Surprises toujours libératrices - non pas qu'on puisse présumer d'un quelconque optimisme chez Baumbach (là n'est pas la question), mais c'est un cinéaste qui se fait le témoin de 'passages'. Jesse Eisenberg apprendra peu à peu à ne pas se laisser écraser par son père, qu'il imitait pourtant, au mot près, à la fille près, ignorant ses lâchetés, prenant pour vérité absolue le moindre mensonge d'orgueil. Nicole Kidman, quant à elle, apprendra à ne plus sans cesse blesser ses proches (sa soeur, son fils) pour se sentir libre. Et Ben Stiller de comprendre qu'un lien avec un autre être humain n'est pas nécessairement une invasion.

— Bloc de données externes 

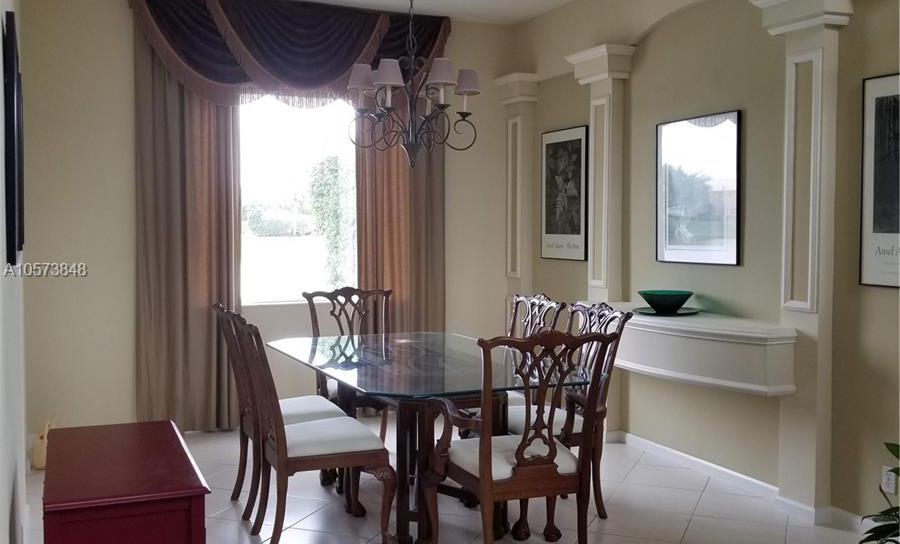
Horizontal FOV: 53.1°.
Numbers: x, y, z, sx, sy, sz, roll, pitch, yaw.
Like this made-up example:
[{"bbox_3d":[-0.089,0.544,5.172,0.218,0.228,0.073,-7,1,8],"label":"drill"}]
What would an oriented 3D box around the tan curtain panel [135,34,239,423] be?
[{"bbox_3d":[-1.758,-0.320,6.045,0.682,2.790,0.136,-1,3,-23],"label":"tan curtain panel"}]

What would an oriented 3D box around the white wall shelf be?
[{"bbox_3d":[1.246,0.399,5.089,0.490,0.302,1.755,-1,3,-23],"label":"white wall shelf"}]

Ces chemins parcourus, comme les récits d'une analyse sans analyste (où l'analyste est le film, en somme), sont autant de très beaux portraits de quelques êtres en crise, au bord de précipices qui ne sont autres qu'eux-mêmes, et donc au bord d'eux-mêmes.

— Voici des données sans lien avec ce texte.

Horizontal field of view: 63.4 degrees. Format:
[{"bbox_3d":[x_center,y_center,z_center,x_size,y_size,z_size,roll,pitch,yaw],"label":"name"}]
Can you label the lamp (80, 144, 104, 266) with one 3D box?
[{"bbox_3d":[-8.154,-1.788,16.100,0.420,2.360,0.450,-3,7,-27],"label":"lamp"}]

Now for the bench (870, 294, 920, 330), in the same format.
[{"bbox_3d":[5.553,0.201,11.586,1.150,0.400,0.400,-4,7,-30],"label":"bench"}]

Ce qui est frappant aussi, dans les films de Noah Baumbach, ce sont les dialogues. Ce ne sont pas des dialogues qu'on a l'habitude d'entendre au cinéma. On trouve l'équivalent seulement chez Bergman ou Desplechin. Ils ne remplacent pas le film. Ils n'annulent pas l'image, qui n'est pas là pour les illustrer. Et pourtant, tout est dit dedans. Mais ils semblent moteurs de l'image, origine de la vie au sein de l'image qui s'anime grâce à eux. Pas étonnant alors de voir Jack Black dans Margot at the wedding, version pédophile du Ben Stiller de Greenberg.

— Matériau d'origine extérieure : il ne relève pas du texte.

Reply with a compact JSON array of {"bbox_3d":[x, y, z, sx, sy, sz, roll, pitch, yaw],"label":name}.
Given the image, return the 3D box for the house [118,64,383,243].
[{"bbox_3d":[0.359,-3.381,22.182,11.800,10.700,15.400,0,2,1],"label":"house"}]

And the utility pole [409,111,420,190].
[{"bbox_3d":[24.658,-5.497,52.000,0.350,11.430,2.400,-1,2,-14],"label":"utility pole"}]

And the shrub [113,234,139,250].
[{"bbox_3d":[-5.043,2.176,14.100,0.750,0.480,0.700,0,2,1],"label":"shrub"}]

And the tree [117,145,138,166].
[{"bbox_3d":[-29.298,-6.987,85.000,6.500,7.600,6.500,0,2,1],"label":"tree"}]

Tout est dit dans les dialogues, mais pas exactement. Trop est dit. Ce qui est dit est tout ce qui excède. La parole est vécue ainsi, comme un excès. Nicole Kidman, dans Margot at the wedding, fut une enfant plutôt muette, au point d'inquiéter sa famille. Pourtant, aujourd'hui adulte, elle dit à sa soeur que son mari est un abruti, à son fils qu'il sent mauvais, aux voisins qu'ils s'occupent mal de leur fille. De même, Mme Berkman dit à son fils le plus jeune qu'elle couche avec son professeur de tennis, tandis que son fils le plus âgé la traite de tous les noms. Quand tant de dialogues de films sous-écrivent la scène pour la laisser respirer, Baumbach au contraire prend le risque de l'étouffer en la sur-écrivant, en dénonçant dès le point de départ les lignes de force, les enjeux, les sous-entendus. Et pourtant le film existe, les corps sont là, vivants, s'inventant mille postures, mille détournements. Le bon goût commun voudrait le demi-mot, Baumbach mise sur l'outrance, imposant par exemple cette phrase à Jack Black dans Margot : "I have the emotionnal version of whatever bad Feng Shui would be." Et ça marche. Parce que ce qui se joue est encore autre, déniaisé par l'énormité de ce qui est dit, et pouvant éclater violemment, faire irruption dans les scènes par les corps des acteurs. L'émotion n'est pas un secret. Le passé n'est pas un mystère. Tout est là, à disposition. Et ce qui intéresse Baumbach, c'est la façon dont chacun circule entre tous ces faits, tous ces chocs, toutes ces émotions.